-- Problem details --
What lines of the data hold the string "Agricultural"? Pull each one out.

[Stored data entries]
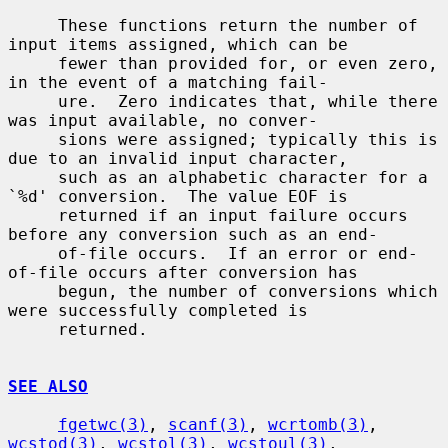
     These functions return the number of 
input items assigned, which can be

     fewer than provided for, or even zero, 
in the event of a matching fail-

     ure.  Zero indicates that, while there 
was input available, no conver-

     sions were assigned; typically this is 
due to an invalid input character,

     such as an alphabetic character for a 
`%d' conversion.  The value EOF is

     returned if an input failure occurs 
before any conversion such as an end-

     of-file occurs.  If an error or end-
of-file occurs after conversion has

     begun, the number of conversions which 
were successfully completed is

     returned.

SEE ALSO
fgetwc(3)
, 
scanf(3)
, 
wcrtomb(3)
, 
wcstod(3)
, 
wcstol(3)
, 
wcstoul(3)
,
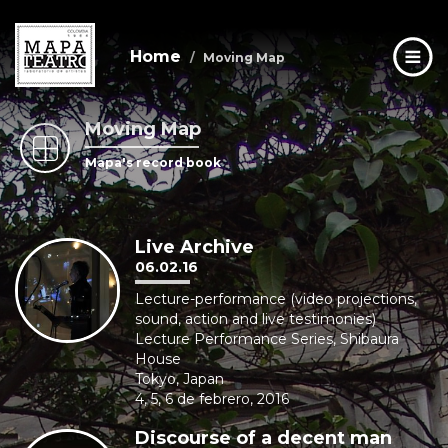
Home
Moving Map
Moving Map
Skip
to
Mapa's record book
main
content
Live Archive
06.02.16
Lecture-performance (video projections,
sound, action and live testimonies)
Lecture Performance Series, Shibaura
House
Tokyo, Japan
4, 5, 6 de febrero, 2016
Discourse of a decent man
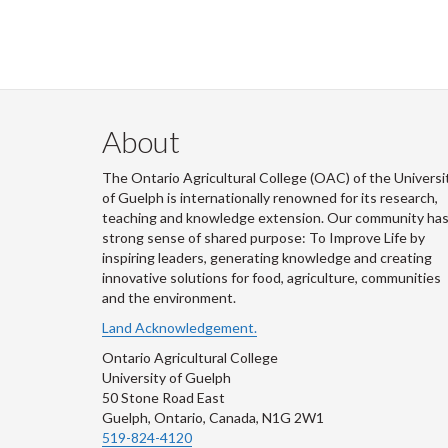
About
The Ontario Agricultural College (OAC) of the Universi
of Guelph is internationally renowned for its research,
teaching and knowledge extension. Our community has
strong sense of shared purpose: To Improve Life by
inspiring leaders, generating knowledge and creating
innovative solutions for food, agriculture, communities
and the environment.
Land Acknowledgement.
Ontario Agricultural College
University of Guelph
50 Stone Road East
Guelph, Ontario, Canada, N1G 2W1
519-824-4120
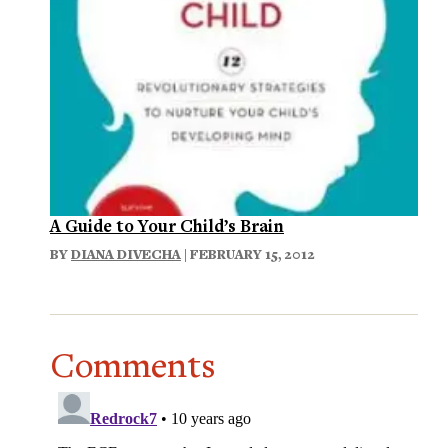
A Guide to Your Child’s Brain
BY
DIANA DIVECHA
| FEBRUARY 15, 2012
Comments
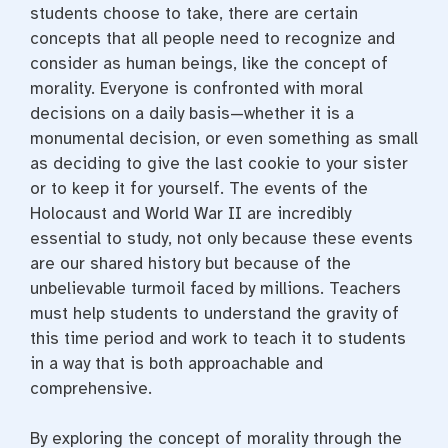
students choose to take, there are certain
concepts that all people need to recognize and
consider as human beings, like the concept of
morality. Everyone is confronted with moral
decisions on a daily basis—whether it is a
monumental decision, or even something as small
as deciding to give the last cookie to your sister
or to keep it for yourself. The events of the
Holocaust and World War II are incredibly
essential to study, not only because these events
are our shared history but because of the
unbelievable turmoil faced by millions. Teachers
must help students to understand the gravity of
this time period and work to teach it to students
in a way that is both approachable and
comprehensive.
By exploring the concept of morality through the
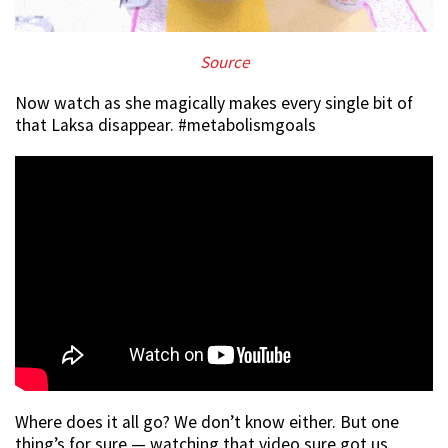
Source
Now watch as she magically makes every single bit of
that Laksa disappear. #metabolismgoals
Where does it all go? We don’t know either. But one
thing’s for sure — watching that video sure got us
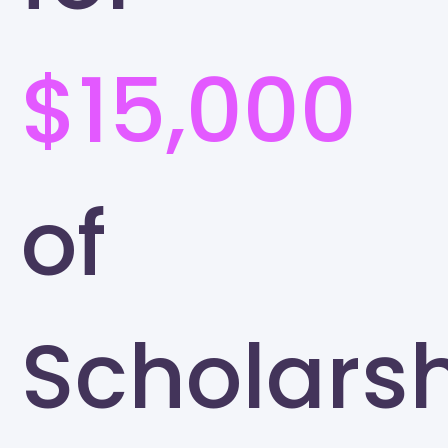
$15,000
of
Scholars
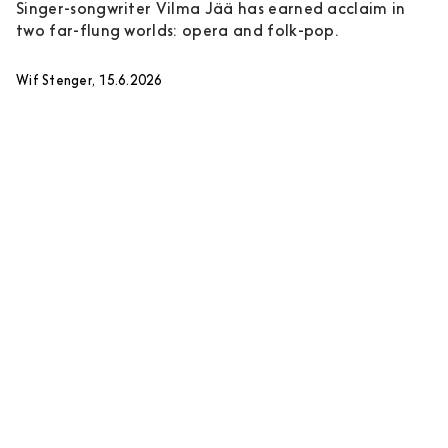
Singer-songwriter Vilma Jää has earned acclaim in
two far-flung worlds: opera and folk-pop.
Wif Stenger, 15.6.2026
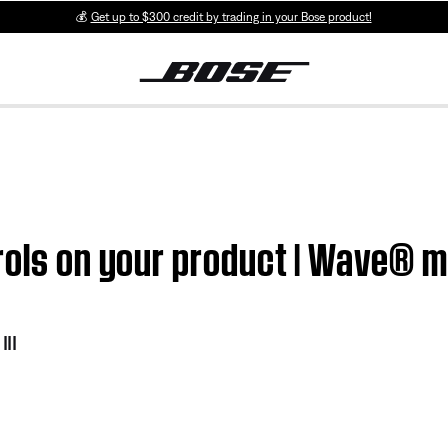
💰
Get up to $300 credit by trading in your Bose product!
rols on your product | Wave® m
II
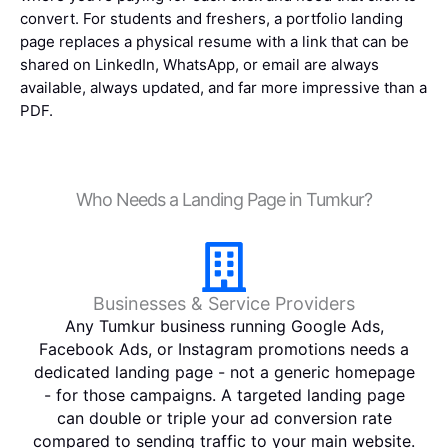
convert. For students and freshers, a portfolio landing
page replaces a physical resume with a link that can be
shared on LinkedIn, WhatsApp, or email are always
available, always updated, and far more impressive than a
PDF.
Who Needs a Landing Page in Tumkur?
Businesses & Service Providers
Any Tumkur business running Google Ads,
Facebook Ads, or Instagram promotions needs a
dedicated landing page - not a generic homepage
- for those campaigns. A targeted landing page
can double or triple your ad conversion rate
compared to sending traffic to your main website.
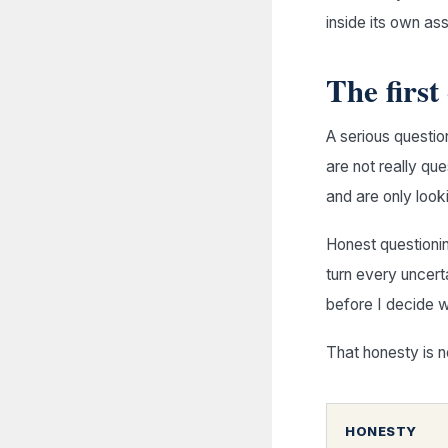
inside its own as
The first
A serious questio
are not really qu
and are only look
Honest questionin
turn every uncerta
before I decide w
That honesty is n
HONESTY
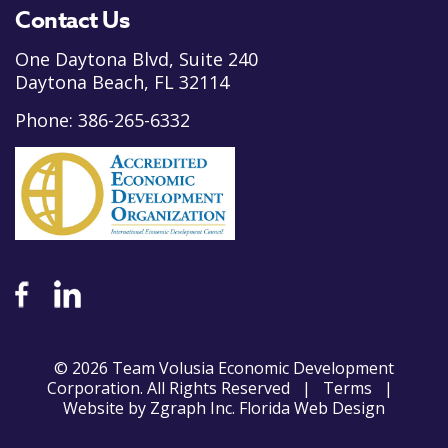
Contact Us
One Daytona Blvd, Suite 240
Daytona Beach, FL 32114
Phone:
386-265-6332
© 2026 Team Volusia Economic Development
Corporation. All Rights Reserved |
Terms
|
Website by
Zgraph Inc
. Florida Web Design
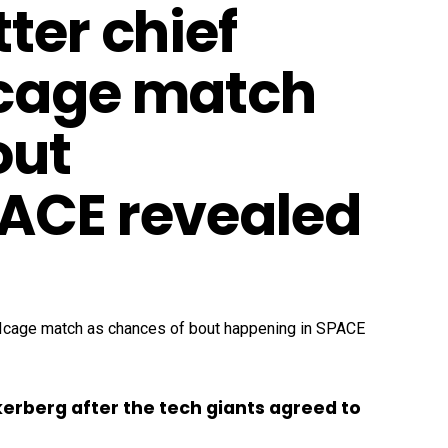
ter chief
 cage match
out
PACE revealed
kerberg after the tech giants agreed to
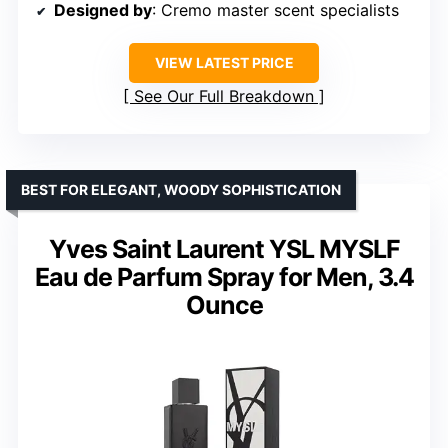
Designed by
: Cremo master scent specialists
VIEW LATEST PRICE
See Our Full Breakdown
BEST FOR ELEGANT, WOODY SOPHISTICATION
Yves Saint Laurent YSL MYSLF
Eau de Parfum Spray for Men, 3.4
Ounce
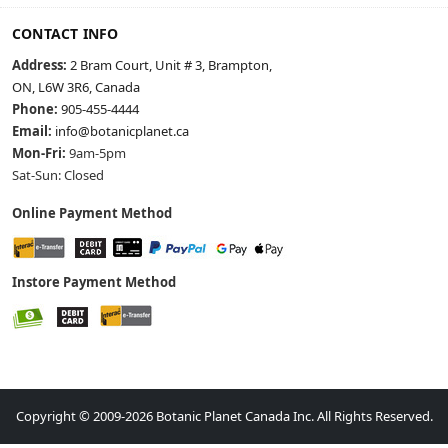
CONTACT INFO
Address:
2 Bram Court, Unit # 3, Brampton,
ON, L6W 3R6, Canada
Phone:
905-455-4444
Email:
info@botanicplanet.ca
Mon-Fri:
9am-5pm
Sat-Sun: Closed
Online Payment Method
Instore Payment Method
Copyright © 2009-2026 Botanic Planet Canada Inc. All Rights Reserved.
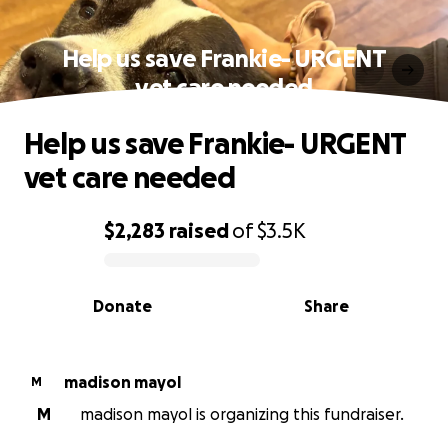
Help us save Frankie- URGENT
vet care needed
Help us save Frankie- URGENT
vet care needed
$2,283
raised
of
$3.5K
0% complete
Donate
Share
madison mayol
M
M
madison mayol is organizing this fundraiser.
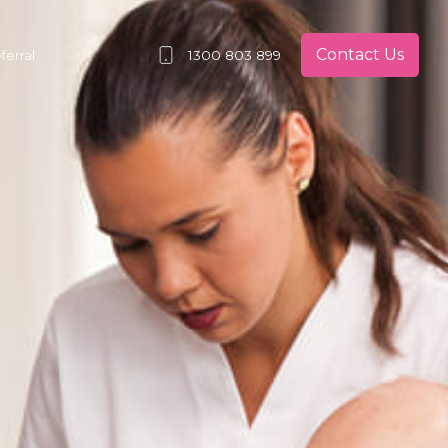
Contact Us
erral
1300 803 899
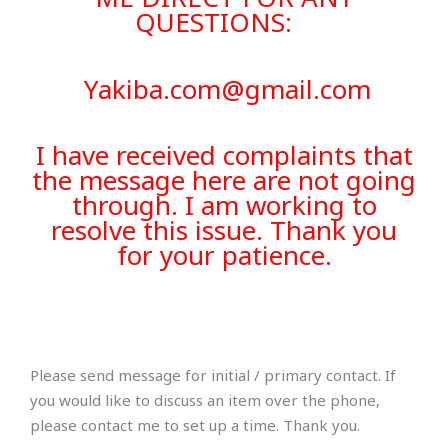
QUESTIONS:
Yakiba.com@gmail.com
I have received complaints that
the message here are not going
through. I am working to
resolve this issue. Thank you
for your patience.
Please send message for initial / primary contact. If
you would like to discuss an item over the phone,
please contact me to set up a time. Thank you.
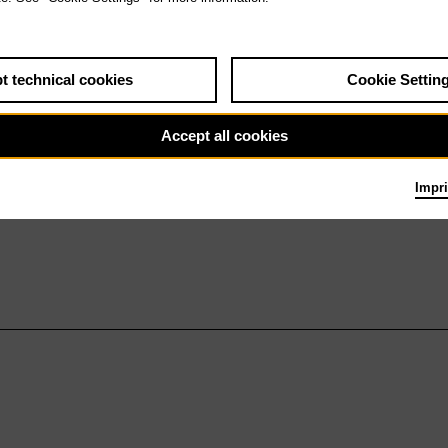
t technical cookies
Cookie Settin
Accept all cookies
Impri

-- Written reply --
The Ontario Agricultural College (OAC) of the Universi
Ontario Agricultural College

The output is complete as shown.